ヘビー級とライトヘビー級に挟まれて、今一つパッとしないクルーザー級でしたが、このWBSSのメンバーはなかなか豪華です。
4人とも現役世界王者で、しかも全員が全勝です。
同時に行われているS・ミドル級は、このクルーザー級に比べると、かなり見劣りしますね。
ガシエフは、25戦全勝18KO。しかも弱冠24歳です。IBF王者でこれが2度目の防衛戦となります。
解説の西岡利晃さんは、「破格のパンチ力」とガシエフの強打を評しています。
トルティコスは22戦全勝21KO、31歳。

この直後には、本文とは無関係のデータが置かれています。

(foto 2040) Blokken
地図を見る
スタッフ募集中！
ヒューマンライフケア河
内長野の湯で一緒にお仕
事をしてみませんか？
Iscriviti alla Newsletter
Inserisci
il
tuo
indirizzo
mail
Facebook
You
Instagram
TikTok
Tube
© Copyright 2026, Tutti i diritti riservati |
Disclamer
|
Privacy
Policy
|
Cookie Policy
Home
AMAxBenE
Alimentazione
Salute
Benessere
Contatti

WBA王者。
ガシエフはアマチュア経験がほとんどないプロのたたき上げですが、トルティコスはキューバのトップアマです。
パワーのトルティコス
トルティコスはアマチュアのエリートですが、そのボクシングスタイルはKO率が示す通りパワフルで、プレッシャーをかけてガードの上から、ガンガン打ってきます。
ガシエフは下がりながらも、コンパクトなパンチをヒットします。
アマチュア経験がほとんどないとは思えないほど、ボクシングスキルが高く、当て勘も抜群にいいですね。

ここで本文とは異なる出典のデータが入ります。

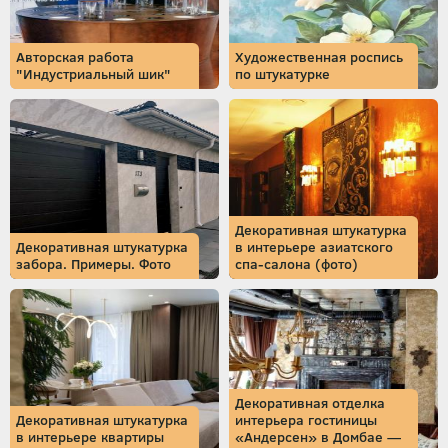
Авторская работа
Художественная роспись
"Индустриальный шик"
по штукатурке
Декоративная штукатурка
Декоративная штукатурка
в интерьере азиатского
забора. Примеры. Фото
спа-салона (фото)
Декоративная отделка
Декоративная штукатурка
интерьера гостиницы
в интерьере квартиры
«Андерсен» в Домбае —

ガードを固めてますが、ディフェンス勘がよく、トルティコスのパワフルな攻撃をうまく捌き、クリーンヒットをほとんど許しません。
トルティコスは、そのほとんどの試合を4ラウンドまでに終わらせています。
ガシエフもそこは頭に入っているようで、序盤は守りに重きを置いています。
中盤からガシエフのペース
トルティコスの左ジャブは長くて威力十分ですが、ほとんどのパンチがガードの上で、クリーンヒットが少ないにのに対し、ガシエフのパンチは、数こそ少ないですが、トルティコスのガードの隙間をうまくついて多彩なパンチをヒットします。
単調なトルティコスの攻撃パターンを見切った中盤からは、完全にガシエフがペースを握ります。
左アッパーから右オーバーハンドの上下打ち分けが、ことごとくトルティコスの顎をとらえます。ガシエフのアッパーは秀逸ですね。左ボディブローもトルティコスのスタミナを確実に削っています。
回を重ねるごとに、トルティコスの手数が減ってきます。
用心深いが爆発力も抜群
ガシエフは後半から前に出て、逆にトルティコスにプレッシャーをかけます。
しかし、まだトルティコスのパンチ力を用心し、コンパクトなパンチで慎重に攻めます。
10ラウンドにガシエフが少し強めにパンチを放ってきましたが、トルティコスは下がりながらも、これを何とか捌きます。
やや疲れの見えたガシエフですが、11ラウンド終盤に放った右ストレートで、トルティコスが大きく体勢を崩し、ダウン寸前に追い込みます。
(右ストレートがトルティコスの顎をとらえる)
そして、12ラウンド中盤に、ガシエフの必殺の左フックがトルティコスの顎を打ち抜きました。完璧なパンチです。
(渾身の左フックが命中し、トルティコスは仰向けにダウン)
「これで決まった」と思いましたが、なんとトルティコスは立ってきました。
マウスピースを口に入れなおす余裕もあります。
ここから、ガシエフの怒涛の攻撃が始まります。
今までのコンパクトでスキルフルなガシエフとは大違い。獰猛でパワフルなボクシングで、トルティコスを追いかけます。
(2度目のダウンも左フック)
しかし、2度目のダウンでも、トルティコスは立ってきました。
まだ、勝負を諦めていません。さすが無敗のWBA王者です。
最後は、リング外にたたき出されて、ついにレフリーがストップ。残り18秒でした。
(最後はリング外にたたき出されました)
いや~素晴らしいボクサーですね。
ボクシングのスキルは抜群で、それでパンチ力は「破格」。ボクシングの組み立ても24歳とは思えないほどクレバーです。
大好きなアルツール・ベテルビエフより、ガシエフの方が将来性がありますよ。
楽しみな重量級が出てきました。